**ページ本文**
2015 Fiscal Year Research-status Report
脳リズム構造に着目したマルチモーダル感覚情報処理機構の解明
Project/Area Number |
26730078
|
Research Institution | Keio University |
Principal Investigator |
青山 敦 慶應義塾大学, 環境情報学部, 准教授 (40508371)
|
Project Period (FY) |
2014-04-01 – 2017-03-31
|
Keywords | 神経科学 / 脳・神経 / 脳情報科学 / 脳機能計測 / 感覚情報処理 / 多感覚統合 |
Outline of Annual Research Achievements |
本研究では,通常では有り得ない特殊空間,特に左耳(右耳)に到達した音が右耳(左耳)から聞こえるような立体音響へ順応する過程の脳リズムを調べることで,ニューロン活動の量的な議論に終始しない動的なマルチモーダル感覚情報処理のメカニズムの解明を目指す.平成27年度においては,平成26年度に構築したウェアラブルな左右反転立体音響を用いて,可能な限りの保護観察の下,この特殊空間への約1ヶ月間にわたる順応過程を調べた.実験協力者には,左右いずれかに出現する視覚手掛かりと音の組み合わせに対して,一致か不一致かを右示指と右中指で応答する視聴覚照合課題を行って貰い,その際の脳磁界データの解析を行った.視聴覚空間情報に関する一致刺激に対して,視聴覚連合野において1週目から誤差伝播に固有の複合脳リズムが徐々に見られ始め,以後,増大していった.この間,主観的な違和感も1週目程度で減少し始め,その後は漸近的に減少していった.また,1~3週目では一致刺激より不一致刺激で大きかった聴覚野の誘発応答の強度が,約1ヶ月後には一致刺激で僅かに大きくなった.同様に,不一致刺激より一致刺激で短かった平均反応時間も,約1ヶ月後に不一致刺激で僅かに早くなった.左右いずれかの音に対して,同側あるいは対側の示指で応答する選択反応課題においても,類似の傾向が観測された.したがって,左右反転立体音響への長期にわたる接触においては,①新しい環境の統合ルールに基づいて視聴覚情報の誤差を補正し,知覚に影響を及ぼす視聴覚連合野由来の早い順応と②統合する視聴覚情報の優先度が可塑的に変化し,行動に影響を及ぼす聴覚野由来の遅い順応が存在することが分かり,平成28年度の研究に備えることができた.

**課題**
ページ本文では、左右反転立体音響への順応過程をどのくらいの期間にわたって調べましたか。

**元データ**
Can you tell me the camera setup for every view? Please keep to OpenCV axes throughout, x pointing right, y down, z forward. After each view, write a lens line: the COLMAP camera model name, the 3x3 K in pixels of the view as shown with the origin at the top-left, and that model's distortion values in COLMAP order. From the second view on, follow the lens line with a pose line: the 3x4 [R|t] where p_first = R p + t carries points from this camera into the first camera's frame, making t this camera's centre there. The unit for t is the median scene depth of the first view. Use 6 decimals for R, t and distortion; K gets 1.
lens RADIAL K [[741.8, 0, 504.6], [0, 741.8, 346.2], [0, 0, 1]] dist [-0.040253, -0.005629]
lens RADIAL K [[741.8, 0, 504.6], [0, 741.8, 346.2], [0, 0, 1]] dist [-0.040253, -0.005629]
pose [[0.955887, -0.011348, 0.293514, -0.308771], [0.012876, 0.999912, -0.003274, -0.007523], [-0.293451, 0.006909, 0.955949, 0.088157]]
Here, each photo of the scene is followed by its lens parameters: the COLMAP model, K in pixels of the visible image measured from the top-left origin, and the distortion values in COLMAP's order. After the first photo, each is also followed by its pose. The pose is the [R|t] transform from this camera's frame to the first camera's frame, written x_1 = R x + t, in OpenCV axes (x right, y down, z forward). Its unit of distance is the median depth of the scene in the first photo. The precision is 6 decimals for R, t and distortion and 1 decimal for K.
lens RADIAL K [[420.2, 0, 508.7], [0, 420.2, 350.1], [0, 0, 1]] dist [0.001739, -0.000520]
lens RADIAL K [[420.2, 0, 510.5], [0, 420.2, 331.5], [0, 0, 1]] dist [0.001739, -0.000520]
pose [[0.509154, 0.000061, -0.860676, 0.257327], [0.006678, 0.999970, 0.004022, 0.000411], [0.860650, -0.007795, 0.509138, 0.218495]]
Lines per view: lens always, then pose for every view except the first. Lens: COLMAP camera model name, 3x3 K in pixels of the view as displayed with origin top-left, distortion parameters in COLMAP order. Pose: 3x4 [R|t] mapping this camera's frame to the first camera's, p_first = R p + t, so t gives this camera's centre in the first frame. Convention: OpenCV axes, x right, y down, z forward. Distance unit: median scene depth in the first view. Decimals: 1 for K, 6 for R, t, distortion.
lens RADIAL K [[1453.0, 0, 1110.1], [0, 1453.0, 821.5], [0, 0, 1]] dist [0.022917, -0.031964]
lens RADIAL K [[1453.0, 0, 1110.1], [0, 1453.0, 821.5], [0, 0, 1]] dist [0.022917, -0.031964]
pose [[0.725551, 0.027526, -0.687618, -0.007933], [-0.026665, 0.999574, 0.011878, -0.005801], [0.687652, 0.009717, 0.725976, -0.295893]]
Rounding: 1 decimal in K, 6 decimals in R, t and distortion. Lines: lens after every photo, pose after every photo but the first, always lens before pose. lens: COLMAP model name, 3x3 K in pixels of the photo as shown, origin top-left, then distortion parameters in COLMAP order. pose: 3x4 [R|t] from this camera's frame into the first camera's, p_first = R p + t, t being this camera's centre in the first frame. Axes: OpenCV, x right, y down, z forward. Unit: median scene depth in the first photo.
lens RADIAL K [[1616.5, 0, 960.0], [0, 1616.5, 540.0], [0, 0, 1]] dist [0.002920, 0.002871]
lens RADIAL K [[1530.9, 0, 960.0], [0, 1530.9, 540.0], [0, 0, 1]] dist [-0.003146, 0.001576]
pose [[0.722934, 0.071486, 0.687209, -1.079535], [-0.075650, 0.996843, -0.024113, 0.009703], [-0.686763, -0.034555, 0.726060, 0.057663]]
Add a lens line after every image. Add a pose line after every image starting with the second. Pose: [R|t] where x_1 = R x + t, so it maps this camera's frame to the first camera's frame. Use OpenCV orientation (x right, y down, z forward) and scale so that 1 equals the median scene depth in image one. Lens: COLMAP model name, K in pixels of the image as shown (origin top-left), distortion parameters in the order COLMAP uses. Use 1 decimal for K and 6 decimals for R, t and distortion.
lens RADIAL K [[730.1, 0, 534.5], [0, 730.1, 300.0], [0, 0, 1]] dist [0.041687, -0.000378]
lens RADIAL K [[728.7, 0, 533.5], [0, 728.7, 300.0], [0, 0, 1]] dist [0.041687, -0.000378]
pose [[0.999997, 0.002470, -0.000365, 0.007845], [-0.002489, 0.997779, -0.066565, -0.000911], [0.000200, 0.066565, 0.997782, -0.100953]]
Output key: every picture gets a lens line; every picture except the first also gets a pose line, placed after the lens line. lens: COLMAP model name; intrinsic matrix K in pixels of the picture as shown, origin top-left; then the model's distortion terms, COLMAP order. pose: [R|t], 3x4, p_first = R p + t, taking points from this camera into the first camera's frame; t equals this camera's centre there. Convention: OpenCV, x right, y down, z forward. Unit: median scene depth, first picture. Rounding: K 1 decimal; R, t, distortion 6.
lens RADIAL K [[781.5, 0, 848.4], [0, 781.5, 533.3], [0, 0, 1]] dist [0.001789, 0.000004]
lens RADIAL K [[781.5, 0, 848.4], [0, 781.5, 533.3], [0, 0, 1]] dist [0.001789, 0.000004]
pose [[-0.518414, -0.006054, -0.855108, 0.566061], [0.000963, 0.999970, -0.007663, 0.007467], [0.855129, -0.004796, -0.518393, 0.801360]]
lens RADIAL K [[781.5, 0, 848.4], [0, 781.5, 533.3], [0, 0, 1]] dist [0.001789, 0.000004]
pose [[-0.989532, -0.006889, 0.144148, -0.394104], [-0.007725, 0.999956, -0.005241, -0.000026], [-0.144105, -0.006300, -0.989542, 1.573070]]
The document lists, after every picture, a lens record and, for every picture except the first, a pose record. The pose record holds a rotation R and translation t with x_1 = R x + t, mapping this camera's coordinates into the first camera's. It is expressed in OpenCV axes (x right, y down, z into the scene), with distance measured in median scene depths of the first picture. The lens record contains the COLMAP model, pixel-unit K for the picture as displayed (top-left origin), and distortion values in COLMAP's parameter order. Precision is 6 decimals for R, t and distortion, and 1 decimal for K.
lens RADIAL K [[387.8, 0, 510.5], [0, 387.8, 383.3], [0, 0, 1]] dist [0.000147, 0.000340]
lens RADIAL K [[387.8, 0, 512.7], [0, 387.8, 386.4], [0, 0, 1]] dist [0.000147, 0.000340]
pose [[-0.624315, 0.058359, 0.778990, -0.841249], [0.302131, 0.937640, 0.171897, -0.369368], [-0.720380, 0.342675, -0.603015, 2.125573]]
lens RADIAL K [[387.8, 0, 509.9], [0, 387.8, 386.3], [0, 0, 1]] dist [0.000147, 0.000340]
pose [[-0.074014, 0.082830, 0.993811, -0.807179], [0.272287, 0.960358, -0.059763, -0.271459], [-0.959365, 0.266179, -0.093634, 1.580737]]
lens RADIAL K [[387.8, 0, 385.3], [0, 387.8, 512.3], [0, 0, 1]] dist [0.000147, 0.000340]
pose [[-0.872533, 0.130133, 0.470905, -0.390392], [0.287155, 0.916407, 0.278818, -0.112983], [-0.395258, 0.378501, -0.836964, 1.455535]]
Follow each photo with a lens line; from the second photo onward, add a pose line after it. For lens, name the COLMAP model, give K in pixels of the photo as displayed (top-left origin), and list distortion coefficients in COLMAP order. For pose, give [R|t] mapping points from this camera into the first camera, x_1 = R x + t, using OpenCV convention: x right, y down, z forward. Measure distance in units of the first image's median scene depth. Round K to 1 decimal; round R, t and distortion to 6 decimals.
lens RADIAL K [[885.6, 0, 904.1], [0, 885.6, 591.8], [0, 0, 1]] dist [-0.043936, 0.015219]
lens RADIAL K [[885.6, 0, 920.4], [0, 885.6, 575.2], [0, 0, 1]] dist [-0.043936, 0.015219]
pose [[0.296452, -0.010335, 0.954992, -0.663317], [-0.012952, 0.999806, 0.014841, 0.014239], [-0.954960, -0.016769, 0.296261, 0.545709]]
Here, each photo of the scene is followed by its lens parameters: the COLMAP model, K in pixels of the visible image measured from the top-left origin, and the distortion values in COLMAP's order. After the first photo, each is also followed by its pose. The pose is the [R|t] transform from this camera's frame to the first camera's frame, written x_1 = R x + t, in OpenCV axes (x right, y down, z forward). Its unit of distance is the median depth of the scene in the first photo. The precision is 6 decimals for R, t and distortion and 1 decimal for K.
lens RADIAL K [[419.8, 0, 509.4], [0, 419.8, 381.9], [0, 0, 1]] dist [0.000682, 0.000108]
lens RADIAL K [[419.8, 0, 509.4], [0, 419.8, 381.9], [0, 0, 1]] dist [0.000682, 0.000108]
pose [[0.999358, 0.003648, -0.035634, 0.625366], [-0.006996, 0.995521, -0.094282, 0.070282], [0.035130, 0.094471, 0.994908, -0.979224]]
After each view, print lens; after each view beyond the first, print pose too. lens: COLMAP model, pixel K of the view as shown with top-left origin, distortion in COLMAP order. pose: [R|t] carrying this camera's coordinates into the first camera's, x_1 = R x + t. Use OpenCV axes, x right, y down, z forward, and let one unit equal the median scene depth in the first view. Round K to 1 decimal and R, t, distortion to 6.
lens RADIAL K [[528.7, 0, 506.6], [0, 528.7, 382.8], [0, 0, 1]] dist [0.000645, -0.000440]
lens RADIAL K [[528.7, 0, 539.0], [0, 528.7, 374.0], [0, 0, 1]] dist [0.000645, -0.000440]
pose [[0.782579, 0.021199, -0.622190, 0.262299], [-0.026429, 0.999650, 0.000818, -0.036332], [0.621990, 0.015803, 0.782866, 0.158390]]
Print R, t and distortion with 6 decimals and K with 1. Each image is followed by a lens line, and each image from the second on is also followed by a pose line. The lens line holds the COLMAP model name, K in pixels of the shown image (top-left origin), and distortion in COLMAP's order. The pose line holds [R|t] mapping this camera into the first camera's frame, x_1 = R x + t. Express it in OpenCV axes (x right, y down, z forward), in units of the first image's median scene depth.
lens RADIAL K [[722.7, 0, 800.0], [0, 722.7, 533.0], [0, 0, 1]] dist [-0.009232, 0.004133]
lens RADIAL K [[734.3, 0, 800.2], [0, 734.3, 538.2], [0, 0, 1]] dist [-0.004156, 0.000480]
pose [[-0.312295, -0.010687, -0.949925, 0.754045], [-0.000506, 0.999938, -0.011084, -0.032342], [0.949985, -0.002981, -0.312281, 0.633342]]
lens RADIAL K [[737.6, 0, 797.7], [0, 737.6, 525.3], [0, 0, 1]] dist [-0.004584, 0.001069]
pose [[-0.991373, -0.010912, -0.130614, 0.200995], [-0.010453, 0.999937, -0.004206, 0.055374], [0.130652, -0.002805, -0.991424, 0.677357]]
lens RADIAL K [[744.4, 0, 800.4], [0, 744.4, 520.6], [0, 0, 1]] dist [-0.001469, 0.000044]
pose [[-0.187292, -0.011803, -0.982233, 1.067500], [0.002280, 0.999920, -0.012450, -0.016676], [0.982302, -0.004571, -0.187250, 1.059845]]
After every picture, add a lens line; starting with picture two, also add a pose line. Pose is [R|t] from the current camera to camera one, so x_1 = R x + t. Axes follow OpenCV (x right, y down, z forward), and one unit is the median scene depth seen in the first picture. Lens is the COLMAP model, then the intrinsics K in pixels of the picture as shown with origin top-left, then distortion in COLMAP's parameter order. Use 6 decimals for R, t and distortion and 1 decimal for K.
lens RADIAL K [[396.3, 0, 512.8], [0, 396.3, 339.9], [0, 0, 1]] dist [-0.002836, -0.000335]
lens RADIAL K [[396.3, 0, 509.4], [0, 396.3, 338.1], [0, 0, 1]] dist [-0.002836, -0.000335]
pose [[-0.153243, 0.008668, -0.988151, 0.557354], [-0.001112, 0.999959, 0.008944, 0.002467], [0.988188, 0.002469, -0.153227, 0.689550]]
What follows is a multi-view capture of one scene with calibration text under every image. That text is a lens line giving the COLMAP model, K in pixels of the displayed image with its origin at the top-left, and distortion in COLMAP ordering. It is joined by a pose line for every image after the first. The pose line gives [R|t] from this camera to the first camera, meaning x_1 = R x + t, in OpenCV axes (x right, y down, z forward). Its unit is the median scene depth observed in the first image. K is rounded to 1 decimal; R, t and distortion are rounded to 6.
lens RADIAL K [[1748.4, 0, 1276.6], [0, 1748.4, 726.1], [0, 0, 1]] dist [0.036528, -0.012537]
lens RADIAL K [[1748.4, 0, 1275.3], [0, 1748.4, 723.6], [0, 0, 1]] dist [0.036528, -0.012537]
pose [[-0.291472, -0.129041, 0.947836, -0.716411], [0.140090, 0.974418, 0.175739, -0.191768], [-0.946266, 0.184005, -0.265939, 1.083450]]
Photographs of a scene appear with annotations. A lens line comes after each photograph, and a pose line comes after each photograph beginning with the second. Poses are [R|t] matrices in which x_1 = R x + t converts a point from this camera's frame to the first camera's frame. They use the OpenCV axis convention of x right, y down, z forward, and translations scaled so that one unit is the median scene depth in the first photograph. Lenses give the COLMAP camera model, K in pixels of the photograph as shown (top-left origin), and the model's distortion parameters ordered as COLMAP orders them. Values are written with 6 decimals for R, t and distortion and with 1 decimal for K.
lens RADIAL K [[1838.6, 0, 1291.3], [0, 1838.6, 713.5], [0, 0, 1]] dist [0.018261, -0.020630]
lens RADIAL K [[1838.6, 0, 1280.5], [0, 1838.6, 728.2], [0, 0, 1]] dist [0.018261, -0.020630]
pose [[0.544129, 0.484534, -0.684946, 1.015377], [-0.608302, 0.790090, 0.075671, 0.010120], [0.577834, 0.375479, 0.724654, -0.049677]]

**解答**
約1ヶ月間です。